───── EXTRACTED INFORMATION ─────

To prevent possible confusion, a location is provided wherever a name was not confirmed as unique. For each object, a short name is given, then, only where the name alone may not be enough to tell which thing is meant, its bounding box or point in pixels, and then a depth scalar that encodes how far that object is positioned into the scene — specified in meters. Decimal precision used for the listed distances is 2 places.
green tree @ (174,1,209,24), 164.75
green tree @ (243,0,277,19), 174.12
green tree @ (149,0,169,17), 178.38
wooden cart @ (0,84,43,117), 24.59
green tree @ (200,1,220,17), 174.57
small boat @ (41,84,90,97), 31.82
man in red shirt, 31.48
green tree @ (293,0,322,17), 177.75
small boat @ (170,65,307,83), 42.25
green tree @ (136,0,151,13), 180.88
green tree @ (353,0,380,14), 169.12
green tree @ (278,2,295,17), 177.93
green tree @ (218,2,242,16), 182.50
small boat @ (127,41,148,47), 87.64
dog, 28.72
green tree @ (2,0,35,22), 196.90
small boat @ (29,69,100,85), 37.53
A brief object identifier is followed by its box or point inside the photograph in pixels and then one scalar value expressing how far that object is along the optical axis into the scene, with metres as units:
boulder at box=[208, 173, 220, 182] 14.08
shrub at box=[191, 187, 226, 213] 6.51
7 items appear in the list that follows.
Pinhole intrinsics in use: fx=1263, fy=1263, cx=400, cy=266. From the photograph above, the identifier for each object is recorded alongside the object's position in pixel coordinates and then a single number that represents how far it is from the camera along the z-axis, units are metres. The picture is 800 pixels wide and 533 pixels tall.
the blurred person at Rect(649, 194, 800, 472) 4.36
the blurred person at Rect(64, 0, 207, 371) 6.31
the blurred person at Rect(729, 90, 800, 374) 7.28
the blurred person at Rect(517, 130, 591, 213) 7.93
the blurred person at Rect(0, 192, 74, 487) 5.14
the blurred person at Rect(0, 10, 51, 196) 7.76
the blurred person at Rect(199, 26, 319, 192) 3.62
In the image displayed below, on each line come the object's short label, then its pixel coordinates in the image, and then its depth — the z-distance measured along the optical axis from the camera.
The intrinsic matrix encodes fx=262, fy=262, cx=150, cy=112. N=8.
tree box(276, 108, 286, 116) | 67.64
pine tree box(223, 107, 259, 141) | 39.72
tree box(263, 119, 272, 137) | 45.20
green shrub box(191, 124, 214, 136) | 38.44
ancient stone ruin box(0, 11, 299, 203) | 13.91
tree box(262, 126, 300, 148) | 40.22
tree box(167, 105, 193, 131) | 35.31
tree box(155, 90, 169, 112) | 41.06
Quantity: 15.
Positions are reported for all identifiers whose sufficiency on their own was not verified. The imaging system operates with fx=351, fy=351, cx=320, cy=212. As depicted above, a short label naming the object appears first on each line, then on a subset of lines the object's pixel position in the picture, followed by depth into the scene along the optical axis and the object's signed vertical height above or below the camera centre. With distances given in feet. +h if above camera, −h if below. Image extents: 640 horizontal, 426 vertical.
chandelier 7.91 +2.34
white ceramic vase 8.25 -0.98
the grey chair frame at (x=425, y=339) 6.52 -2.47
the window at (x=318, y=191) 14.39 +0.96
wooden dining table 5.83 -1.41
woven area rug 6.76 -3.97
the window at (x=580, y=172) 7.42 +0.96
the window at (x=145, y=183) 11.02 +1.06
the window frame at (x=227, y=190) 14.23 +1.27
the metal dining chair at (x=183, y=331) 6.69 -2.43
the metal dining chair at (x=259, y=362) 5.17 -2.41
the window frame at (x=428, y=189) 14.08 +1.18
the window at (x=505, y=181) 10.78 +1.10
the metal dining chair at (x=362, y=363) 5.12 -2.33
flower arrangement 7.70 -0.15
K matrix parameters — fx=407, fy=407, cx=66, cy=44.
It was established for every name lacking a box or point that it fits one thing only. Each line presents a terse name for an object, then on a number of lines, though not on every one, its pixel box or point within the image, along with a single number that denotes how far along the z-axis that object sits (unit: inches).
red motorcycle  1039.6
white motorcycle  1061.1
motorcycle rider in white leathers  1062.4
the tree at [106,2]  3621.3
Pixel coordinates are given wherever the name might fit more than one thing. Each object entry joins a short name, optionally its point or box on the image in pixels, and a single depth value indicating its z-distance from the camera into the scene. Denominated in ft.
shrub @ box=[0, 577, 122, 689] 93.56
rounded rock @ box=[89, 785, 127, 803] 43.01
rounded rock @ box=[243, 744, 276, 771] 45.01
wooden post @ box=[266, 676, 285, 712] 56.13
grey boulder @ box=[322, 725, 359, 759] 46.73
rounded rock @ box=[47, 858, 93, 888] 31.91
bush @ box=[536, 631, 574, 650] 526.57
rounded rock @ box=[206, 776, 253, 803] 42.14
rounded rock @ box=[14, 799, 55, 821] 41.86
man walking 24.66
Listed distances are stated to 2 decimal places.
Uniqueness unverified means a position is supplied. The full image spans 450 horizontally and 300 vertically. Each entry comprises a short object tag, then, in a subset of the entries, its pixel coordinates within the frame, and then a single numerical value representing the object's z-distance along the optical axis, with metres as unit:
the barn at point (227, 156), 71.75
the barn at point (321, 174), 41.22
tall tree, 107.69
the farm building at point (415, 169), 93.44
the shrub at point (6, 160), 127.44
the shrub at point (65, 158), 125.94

─────

* _INSTRUCTIONS FOR THE TASK_
Would you please transcribe all of the entries above exactly?

* _ANSWER TO THIS EXERCISE_
To prevent possible confusion, a location is provided wherever a name was not confirmed as unique. For each object, a short name is given, then, only where the name alone may not be enough to tell which thing is meant, its bounding box or point in pixels, and then a depth scalar that encodes how far that object is positioned into the scene — specified in meters. Decimal precision used for the listed distances is 2 places.
green tree @ (174,1,209,24), 164.75
green tree @ (243,0,277,19), 174.12
green tree @ (149,0,169,17), 178.38
wooden cart @ (0,84,43,117), 24.59
green tree @ (200,1,220,17), 174.57
small boat @ (41,84,90,97), 31.82
man in red shirt, 31.48
green tree @ (293,0,322,17), 177.75
small boat @ (170,65,307,83), 42.25
green tree @ (136,0,151,13), 180.88
green tree @ (353,0,380,14), 169.12
green tree @ (278,2,295,17), 177.93
green tree @ (218,2,242,16), 182.50
small boat @ (127,41,148,47), 87.64
dog, 28.72
green tree @ (2,0,35,22), 196.90
small boat @ (29,69,100,85), 37.53
A brief object identifier is followed by its box or point inside the photograph in pixels and then one scalar value expressing how far that object is along the optical axis into the scene, with metres as units:
boulder at box=[208, 173, 220, 182] 14.08
shrub at box=[191, 187, 226, 213] 6.51
7 items appear in the list that follows.
Pinhole intrinsics in use: fx=1263, fy=1263, cx=400, cy=266. From the photograph above, the identifier for each object is recorded alongside the object's position in pixel coordinates and then a single number that represents how far it is from the camera along the z-axis, units are metres. The picture is 800 pixels wide and 533 pixels tall.
the blurred person at Rect(649, 194, 800, 472) 4.36
the blurred person at Rect(64, 0, 207, 371) 6.31
the blurred person at Rect(729, 90, 800, 374) 7.28
the blurred person at Rect(517, 130, 591, 213) 7.93
the blurred person at Rect(0, 192, 74, 487) 5.14
the blurred person at Rect(0, 10, 51, 196) 7.76
the blurred person at Rect(199, 26, 319, 192) 3.62
In the image displayed below, on each line come the object's short label, then its pixel coordinates in the image, and then its depth — the z-distance measured along the optical axis from the camera.
The intrinsic matrix encodes fx=262, fy=262, cx=150, cy=112. N=8.
tree box(276, 108, 286, 116) | 67.64
pine tree box(223, 107, 259, 141) | 39.72
tree box(263, 119, 272, 137) | 45.20
green shrub box(191, 124, 214, 136) | 38.44
ancient stone ruin box(0, 11, 299, 203) | 13.91
tree box(262, 126, 300, 148) | 40.22
tree box(167, 105, 193, 131) | 35.31
tree box(155, 90, 169, 112) | 41.06
Quantity: 15.
Positions are reported for all identifiers whose sufficiency on their own was not verified. The imaging system operates with fx=351, fy=351, cx=320, cy=212. As depicted above, a short label naming the object appears first on each line, then on a subset of lines the object's pixel position in the picture, followed by depth into the scene along the optical axis and the object's signed vertical height above or below the camera centre. With distances given in feet. +h if above camera, −h if below. Image extents: 640 horizontal, 426 vertical.
chandelier 7.91 +2.34
white ceramic vase 8.25 -0.98
the grey chair frame at (x=425, y=339) 6.52 -2.47
the window at (x=318, y=191) 14.39 +0.96
wooden dining table 5.83 -1.41
woven area rug 6.76 -3.97
the window at (x=580, y=172) 7.42 +0.96
the window at (x=145, y=183) 11.02 +1.06
the window frame at (x=227, y=190) 14.23 +1.27
the metal dining chair at (x=183, y=331) 6.69 -2.43
the metal dining chair at (x=259, y=362) 5.17 -2.41
the window frame at (x=428, y=189) 14.08 +1.18
the window at (x=505, y=181) 10.78 +1.10
the metal dining chair at (x=362, y=363) 5.12 -2.33
flower arrangement 7.70 -0.15
K matrix parameters — fx=407, fy=407, cx=66, cy=44.
It was established for every name lacking a box or point that it fits one thing only. Each line presents a terse name for an object, then on a number of lines, though not on every one, its pixel box or point within the image, along with a single number that denotes how far along the z-axis that object sits (unit: inches).
red motorcycle  1039.6
white motorcycle  1061.1
motorcycle rider in white leathers  1062.4
the tree at [106,2]  3621.3
Pixel coordinates are given wherever the name might fit more than one thing. Each object entry joins a short name, optionally its point or box on the image in pixels, and a single depth value indicating its z-distance from the camera into the scene. Denominated in ft.
shrub @ box=[0, 577, 122, 689] 93.56
rounded rock @ box=[89, 785, 127, 803] 43.01
rounded rock @ box=[243, 744, 276, 771] 45.01
wooden post @ box=[266, 676, 285, 712] 56.13
grey boulder @ box=[322, 725, 359, 759] 46.73
rounded rock @ box=[47, 858, 93, 888] 31.91
bush @ box=[536, 631, 574, 650] 526.57
rounded rock @ box=[206, 776, 253, 803] 42.14
rounded rock @ box=[14, 799, 55, 821] 41.86
man walking 24.66
Listed distances are stated to 2 decimal places.
Uniqueness unverified means a position is supplied. The full image spans 450 horizontally and 300 vertically. Each entry comprises a short object tag, then, in a subset of the entries, its pixel coordinates within the frame, and then a single numerical value representing the object's z-distance along the optical axis, with metres as unit:
the barn at point (227, 156), 71.75
the barn at point (321, 174), 41.22
tall tree, 107.69
the farm building at point (415, 169), 93.44
the shrub at point (6, 160), 127.44
the shrub at point (65, 158), 125.94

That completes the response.